Early on, the Project Red Stripe team had decided to eschew ‘incremental’ improvements, largely on the grounds that The Economist would do them anyway. They were looking for something more exciting, more visionary, further over the horizon.
This is tempting thinking. But experience suggests that, while some great innovations, like the motor car or the telephone or the World Wide Web, look like quantum leaps, they were actually achieved by slowly and painstakingly building on existing knowledge and technologies.
It may be wise for an innovation team to remember that quantum leaps are actually composed of myriad incremental improvements.
The Economist’s Project Red Stripe succeeded in that it came up with a number of radical and innovative business proposals. It failed in that the company chose not to commercialise any of them at the time.

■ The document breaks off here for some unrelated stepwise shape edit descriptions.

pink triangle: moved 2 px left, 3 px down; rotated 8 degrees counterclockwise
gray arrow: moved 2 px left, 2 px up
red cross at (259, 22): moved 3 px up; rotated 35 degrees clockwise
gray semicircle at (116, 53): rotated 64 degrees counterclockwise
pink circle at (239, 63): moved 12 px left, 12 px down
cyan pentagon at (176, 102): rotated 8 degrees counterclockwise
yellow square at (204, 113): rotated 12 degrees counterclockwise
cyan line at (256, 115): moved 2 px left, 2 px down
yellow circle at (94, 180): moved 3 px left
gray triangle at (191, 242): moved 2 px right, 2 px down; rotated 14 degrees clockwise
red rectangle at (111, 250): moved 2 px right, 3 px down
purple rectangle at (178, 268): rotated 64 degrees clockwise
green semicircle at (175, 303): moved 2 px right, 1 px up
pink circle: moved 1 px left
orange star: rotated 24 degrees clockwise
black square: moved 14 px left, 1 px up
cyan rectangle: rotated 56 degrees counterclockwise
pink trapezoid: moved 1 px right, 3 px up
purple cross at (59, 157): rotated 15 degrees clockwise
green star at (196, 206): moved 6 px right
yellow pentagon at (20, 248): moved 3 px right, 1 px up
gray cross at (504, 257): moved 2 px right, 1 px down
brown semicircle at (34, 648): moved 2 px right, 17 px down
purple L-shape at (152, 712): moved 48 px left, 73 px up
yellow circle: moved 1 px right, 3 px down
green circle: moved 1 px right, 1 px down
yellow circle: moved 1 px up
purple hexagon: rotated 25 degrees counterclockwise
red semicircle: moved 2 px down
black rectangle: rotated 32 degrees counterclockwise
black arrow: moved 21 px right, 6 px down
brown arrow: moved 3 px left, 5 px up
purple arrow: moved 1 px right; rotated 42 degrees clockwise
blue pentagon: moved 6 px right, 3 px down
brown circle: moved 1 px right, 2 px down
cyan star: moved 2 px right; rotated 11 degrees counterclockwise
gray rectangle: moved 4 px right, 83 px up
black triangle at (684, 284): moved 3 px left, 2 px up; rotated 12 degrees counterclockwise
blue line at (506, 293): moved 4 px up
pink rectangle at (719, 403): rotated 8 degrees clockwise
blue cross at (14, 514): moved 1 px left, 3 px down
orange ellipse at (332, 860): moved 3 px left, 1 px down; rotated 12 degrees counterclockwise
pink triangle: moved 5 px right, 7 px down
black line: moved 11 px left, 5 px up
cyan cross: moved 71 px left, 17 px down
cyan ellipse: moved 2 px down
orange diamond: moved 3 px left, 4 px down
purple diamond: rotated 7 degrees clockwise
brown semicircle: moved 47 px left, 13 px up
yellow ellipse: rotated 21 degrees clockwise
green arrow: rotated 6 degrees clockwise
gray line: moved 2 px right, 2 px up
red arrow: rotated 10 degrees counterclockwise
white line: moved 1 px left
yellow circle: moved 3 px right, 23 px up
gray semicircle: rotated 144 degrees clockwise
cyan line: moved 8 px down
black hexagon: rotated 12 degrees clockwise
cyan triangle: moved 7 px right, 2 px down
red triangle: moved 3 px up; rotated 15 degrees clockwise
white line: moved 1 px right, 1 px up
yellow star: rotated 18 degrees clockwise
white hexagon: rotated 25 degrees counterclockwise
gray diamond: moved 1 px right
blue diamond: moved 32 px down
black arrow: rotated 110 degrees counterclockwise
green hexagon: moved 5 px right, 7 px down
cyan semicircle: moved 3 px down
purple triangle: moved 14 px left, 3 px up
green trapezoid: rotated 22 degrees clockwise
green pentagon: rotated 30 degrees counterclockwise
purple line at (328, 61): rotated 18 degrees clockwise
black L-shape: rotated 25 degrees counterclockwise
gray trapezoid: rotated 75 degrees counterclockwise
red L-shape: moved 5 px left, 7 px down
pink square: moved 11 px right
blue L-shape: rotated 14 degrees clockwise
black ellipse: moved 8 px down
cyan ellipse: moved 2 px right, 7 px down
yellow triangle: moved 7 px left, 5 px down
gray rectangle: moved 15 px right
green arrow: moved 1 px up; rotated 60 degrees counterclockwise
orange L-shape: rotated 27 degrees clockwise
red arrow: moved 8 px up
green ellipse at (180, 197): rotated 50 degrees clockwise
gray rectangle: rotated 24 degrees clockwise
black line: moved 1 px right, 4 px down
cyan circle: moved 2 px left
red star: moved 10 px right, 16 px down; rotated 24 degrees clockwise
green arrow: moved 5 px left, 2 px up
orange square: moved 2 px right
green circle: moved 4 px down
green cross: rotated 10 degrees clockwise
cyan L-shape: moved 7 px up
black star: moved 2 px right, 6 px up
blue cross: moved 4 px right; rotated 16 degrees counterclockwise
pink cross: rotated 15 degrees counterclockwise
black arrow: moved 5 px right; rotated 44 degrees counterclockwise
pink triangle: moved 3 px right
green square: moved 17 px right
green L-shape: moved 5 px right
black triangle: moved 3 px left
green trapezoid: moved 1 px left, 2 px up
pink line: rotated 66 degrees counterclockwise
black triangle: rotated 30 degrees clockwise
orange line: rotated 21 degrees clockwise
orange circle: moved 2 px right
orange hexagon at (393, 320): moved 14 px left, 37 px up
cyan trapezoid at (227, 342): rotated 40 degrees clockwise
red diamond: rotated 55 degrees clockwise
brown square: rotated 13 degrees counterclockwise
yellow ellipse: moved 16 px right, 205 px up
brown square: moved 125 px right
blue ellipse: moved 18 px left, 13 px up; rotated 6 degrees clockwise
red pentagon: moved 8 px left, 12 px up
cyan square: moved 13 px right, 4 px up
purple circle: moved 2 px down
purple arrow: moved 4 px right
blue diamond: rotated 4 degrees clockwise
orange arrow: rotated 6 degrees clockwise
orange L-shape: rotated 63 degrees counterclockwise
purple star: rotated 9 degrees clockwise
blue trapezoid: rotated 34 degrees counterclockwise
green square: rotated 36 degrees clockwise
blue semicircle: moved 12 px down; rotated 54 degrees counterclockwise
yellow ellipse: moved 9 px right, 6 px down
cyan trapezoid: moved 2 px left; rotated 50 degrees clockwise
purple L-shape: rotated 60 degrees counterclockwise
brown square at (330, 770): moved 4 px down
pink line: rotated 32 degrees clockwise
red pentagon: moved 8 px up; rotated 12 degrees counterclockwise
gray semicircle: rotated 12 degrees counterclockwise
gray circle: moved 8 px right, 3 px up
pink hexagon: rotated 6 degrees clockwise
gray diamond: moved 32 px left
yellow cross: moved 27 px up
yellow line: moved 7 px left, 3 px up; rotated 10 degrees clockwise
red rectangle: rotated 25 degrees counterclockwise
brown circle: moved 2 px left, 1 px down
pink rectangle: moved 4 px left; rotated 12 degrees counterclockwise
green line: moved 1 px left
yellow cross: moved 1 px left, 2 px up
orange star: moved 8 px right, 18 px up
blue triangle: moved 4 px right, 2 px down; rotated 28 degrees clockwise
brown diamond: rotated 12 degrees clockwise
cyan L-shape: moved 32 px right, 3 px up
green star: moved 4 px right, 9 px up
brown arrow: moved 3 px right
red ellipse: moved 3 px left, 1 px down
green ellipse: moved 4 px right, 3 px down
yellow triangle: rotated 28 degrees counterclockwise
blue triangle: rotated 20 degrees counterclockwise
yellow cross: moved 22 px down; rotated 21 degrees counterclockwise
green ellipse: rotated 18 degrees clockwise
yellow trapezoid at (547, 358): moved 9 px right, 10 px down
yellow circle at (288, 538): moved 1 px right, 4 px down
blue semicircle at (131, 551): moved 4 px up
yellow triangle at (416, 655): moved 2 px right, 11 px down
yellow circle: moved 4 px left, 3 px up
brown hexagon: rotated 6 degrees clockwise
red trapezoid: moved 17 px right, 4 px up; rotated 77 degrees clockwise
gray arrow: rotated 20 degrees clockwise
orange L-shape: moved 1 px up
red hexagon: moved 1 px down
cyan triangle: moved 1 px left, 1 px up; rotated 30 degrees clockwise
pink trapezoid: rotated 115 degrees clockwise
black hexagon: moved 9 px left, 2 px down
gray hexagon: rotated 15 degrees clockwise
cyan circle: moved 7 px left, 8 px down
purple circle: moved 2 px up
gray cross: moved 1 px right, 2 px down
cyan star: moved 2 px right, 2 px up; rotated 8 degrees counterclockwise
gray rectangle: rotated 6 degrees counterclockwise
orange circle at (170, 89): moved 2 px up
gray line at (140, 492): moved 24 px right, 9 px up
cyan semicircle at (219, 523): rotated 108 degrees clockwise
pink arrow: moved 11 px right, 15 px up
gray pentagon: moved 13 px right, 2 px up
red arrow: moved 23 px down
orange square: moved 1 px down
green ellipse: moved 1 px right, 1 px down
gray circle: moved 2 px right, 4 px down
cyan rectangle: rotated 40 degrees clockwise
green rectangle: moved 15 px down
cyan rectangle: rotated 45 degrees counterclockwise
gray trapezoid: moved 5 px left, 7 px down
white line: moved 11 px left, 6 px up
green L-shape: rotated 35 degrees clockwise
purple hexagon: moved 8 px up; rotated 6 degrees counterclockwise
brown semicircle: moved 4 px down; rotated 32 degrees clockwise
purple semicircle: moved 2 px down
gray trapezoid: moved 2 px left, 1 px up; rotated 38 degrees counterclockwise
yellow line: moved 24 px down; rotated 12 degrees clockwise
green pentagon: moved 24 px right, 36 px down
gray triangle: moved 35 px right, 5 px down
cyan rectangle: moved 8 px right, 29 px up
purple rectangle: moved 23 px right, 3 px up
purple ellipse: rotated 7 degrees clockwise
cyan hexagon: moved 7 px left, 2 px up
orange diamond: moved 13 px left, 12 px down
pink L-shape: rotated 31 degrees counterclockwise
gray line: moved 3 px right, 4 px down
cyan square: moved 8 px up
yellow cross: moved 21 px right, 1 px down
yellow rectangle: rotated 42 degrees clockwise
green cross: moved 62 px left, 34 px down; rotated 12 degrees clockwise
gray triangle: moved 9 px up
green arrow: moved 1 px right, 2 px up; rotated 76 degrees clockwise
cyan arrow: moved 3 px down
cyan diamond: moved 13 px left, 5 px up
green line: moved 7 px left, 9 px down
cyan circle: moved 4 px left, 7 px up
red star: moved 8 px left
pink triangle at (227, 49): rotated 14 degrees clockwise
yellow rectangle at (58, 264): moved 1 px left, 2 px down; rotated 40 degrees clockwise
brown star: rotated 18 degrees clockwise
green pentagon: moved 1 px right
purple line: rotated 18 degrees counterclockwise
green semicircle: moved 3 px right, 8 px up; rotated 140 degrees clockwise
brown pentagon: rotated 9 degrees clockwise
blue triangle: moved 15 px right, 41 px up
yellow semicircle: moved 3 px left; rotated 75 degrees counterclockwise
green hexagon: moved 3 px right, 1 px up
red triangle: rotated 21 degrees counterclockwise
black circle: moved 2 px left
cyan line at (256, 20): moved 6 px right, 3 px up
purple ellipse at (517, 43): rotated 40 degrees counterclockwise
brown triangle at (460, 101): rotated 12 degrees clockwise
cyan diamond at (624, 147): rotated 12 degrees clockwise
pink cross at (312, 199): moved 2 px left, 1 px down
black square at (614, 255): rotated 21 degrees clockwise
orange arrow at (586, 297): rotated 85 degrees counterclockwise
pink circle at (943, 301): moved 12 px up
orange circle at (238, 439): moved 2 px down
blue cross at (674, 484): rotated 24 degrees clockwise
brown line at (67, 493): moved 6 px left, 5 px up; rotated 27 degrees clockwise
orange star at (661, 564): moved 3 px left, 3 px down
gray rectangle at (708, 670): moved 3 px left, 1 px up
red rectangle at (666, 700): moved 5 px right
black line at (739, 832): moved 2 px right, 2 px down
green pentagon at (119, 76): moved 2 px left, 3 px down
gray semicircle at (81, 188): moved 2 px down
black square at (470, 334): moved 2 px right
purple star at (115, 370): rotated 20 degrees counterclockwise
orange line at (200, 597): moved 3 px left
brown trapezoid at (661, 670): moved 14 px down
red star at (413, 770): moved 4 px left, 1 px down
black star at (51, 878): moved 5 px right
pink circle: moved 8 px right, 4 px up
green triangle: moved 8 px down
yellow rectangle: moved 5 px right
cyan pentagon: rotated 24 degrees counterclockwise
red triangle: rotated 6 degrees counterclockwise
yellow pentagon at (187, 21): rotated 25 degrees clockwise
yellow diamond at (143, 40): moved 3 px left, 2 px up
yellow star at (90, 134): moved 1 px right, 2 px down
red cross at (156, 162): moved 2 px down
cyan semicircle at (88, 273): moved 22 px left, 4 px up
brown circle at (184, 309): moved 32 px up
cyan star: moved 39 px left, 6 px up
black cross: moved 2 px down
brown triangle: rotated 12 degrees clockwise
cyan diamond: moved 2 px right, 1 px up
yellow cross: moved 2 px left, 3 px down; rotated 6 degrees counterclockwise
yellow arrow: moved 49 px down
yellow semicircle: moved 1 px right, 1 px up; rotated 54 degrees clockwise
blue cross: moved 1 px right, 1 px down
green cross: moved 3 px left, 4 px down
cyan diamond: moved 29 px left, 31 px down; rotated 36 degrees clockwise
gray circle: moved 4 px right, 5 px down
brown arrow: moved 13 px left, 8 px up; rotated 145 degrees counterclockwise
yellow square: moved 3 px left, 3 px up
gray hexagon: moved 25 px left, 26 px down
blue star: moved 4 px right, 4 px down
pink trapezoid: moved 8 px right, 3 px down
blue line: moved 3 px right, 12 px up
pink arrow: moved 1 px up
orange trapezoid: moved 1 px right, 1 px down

It also succeeded in that it offered the business powerful learnings about its culture and about future innovation projects - just a few of which are shared here and may provide food for thought for other innovation teams around the globe.
[i] A. Carey, Inside Project Red Stripe (Axminster: Triarchy Press, 2008).
[ii] J. Surowiecki, The Wisdom of Crowds (New York: Random House, 2005).
[iii] C. Christensen, The Innovator’s Dilemma (New York: HarperCollins, 2000).
[iv] H. Chesbrough, Open Innovation (Boston, MA: Harvard Business School Press, 2003).
[v] A. De Geus, The Living Company (London: Nicholas Brealey Publishing, 1999).
[vi] J. Rae, “The Keys to High-Impact Innovation,” Business Week, Sept. 27, 2005.
[vii] J. Habermas, The Theory of Communicative Action (London: Beacon Press, 1981).
[viii] P. Clarkson, The Achilles Syndrome: Overcoming the Secret Fear of Failure (Shaftesbury: Element Books, 1994).